Der Leser erfährt mit Staunen, in welch strenges Korsett der kaiserliche Nachwuchs tatsächlich eingebunden war.
Rezensionen

Frankfurter Allgemeine Zeitung - Rezension
Frankfurter Allgemeine Zeitung | Besprechung von 26.03.2002

Schonzeit für Wilhelm III.
Wäre der deutsche Kronprinz ein guter Kaiser geworden?

Helmut Ries: Kronprinz Wilhelm. Verlag E. S. Mittler & Sohn, Hamburg 2001. 208 Seiten, 24,90 Euro.

In einer Monarchie sind Konflikte zwischen Amtsinhaber und Thronfolger wohl unvermeidlich. Auch das deutsche Kaiserreich blieb von dem Kronprinzendilemma nicht verschont. Der Generationenkonflikt blieb Wilhelm II. und seinem ältesten Sohn nicht erspart. Kronprinz Wilhelm war in der Öffentlichkeit unbeliebt. So gab der Staatssekretär des Auswärtigen Amts, Alfred von Kiderlen-Waechter, einem zur Hofjagd eingeladenen Bekannten folgende zynische Empfehlung: "Nehmen Sie sich nur in acht, daß Sie den Kaiser nicht totschießen, der, der dann kommt, ist noch schlimmer."

Stimmte das? War der Kronprinz noch schlimmer als sein Vater, der immerhin mehrere Staatskrisen, einen Weltkrieg und den Zusammenbruch der Monarchie zu verantworten hatte? Nachdem Wilhelm II. in den letzten Jahren zu einem ausgesprochenen Lieblingsobjekt gerade angelsächsischer Biographen, etwa jüngst John Röhls, geworden ist, war es an der Zeit, sich einmal seinem Sohn zuzuwenden, dem Hohenzollern, der niemals als Wilhelm III. auf dem deutschen Thron sitzen sollte. Die letzten Biographien sind immerhin schon einige Jahrzehnte alt.

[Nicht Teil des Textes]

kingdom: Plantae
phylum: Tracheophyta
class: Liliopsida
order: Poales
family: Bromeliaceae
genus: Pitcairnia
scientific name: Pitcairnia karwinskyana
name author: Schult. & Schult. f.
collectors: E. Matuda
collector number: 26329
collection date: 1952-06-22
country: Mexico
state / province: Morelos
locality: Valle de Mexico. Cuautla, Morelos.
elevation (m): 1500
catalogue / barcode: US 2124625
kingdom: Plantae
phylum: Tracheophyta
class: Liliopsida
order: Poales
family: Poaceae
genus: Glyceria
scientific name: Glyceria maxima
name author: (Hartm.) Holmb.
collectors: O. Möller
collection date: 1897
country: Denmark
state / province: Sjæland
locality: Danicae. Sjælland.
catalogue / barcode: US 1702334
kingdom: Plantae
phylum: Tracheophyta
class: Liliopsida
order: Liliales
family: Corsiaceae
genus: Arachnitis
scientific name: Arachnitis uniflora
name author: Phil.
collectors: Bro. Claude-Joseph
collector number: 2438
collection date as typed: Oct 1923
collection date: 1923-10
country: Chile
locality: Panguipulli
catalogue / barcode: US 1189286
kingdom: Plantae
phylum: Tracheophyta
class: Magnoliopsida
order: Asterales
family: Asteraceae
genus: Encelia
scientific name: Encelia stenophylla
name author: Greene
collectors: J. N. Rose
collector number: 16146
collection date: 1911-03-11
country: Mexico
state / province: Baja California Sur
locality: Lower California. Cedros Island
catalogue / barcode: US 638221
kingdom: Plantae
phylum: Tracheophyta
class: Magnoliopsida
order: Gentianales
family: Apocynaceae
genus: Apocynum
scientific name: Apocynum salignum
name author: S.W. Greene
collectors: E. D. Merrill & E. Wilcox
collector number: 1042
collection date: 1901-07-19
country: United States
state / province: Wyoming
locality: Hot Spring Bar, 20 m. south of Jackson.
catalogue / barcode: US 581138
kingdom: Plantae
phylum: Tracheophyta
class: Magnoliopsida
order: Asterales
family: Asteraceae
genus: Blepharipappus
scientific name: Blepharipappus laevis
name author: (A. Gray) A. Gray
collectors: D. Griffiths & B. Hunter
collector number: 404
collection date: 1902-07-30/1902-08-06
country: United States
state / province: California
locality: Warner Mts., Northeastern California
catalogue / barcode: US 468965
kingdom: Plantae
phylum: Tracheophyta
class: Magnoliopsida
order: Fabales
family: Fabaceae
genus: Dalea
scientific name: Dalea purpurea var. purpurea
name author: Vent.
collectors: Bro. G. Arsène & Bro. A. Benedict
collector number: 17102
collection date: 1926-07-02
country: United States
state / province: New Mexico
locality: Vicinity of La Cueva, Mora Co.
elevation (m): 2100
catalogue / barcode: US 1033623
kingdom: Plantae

Nun liegt ein neues Werk vor. Helmut Ries unterrichtet den Leser über Jugend, Erziehung, Schullaufbahn, Ehe und militärische Laufbahn des 1888 geborenen Prinzen. So werden die Fragen behandelt, ob Wilhelm ein guter oder schlechter Schüler war, ein Dandy, ein Frauenliebling, ein guter Reiter und Sportsmann - und ein Frondeur gegen seinen Vater. Ries skizziert den Prinzen als jemanden, der das System an sich nicht in Frage stellte, aber doch eine gewisse lässige, dandyhafte Opposition erkennen ließ.

Besonders wichtig war die historische Rolle des Prinzen im Ersten Weltkrieg. Denn Wilhelm wurde, obwohl erst 26 Jahre alt, bei Kriegsausbruch 1914 zum Oberbefehlshaber der 5. Armee ernannt. Dabei war er natürlich auf seine Berater angewiesen, da er von seiner Ausbildung her nicht in der Lage war, diese komplexe Aufgabe zu erfüllen. In der zweiten Kriegshälfte befehligte er sogar einen noch größeren Verband, die "Heeresgruppe Deutscher Kronprinz". 1916 mußte seine 5. Armee den verhängnisvollen Angriff auf Verdun durchführen. Hier erlitt das öffentliche Ansehen des schon zuvor als "Bruder Leichtfuß" bekannten Kronprinzen den letzten verhängnisvollen Stoß, der seine Nachfolge 1918 bei der Abdankung des Vaters bereits unmöglich machte. Ries zeigt hier die - allerdings bekannte - Tatsache, daß der Kronprinz den Angriff auf Verdun eher als Statist erlebte, gegängelt vom Generalstab und vom Stabschef Generalleutnant Konstantin Schmidt von Knobelsdorff. Und daß er dem Desaster mit immer größerem Widerwillen zusah und schließlich versuchte, es zu beenden.

Der Prinz war während des Krieges in mehrere Führungsintrigen verwickelt, die Ries zu knapp behandelt. Von strammen Nationalisten aufgestachelt, intrigierte der Prinz nämlich fortwährend und zur zunehmenden Verzweiflung seines Vaters beispielsweise gegen den Reichskanzler von Bethmann Hollweg, an dessen Sturz er einen nicht unbedeutenden Anteil hatte.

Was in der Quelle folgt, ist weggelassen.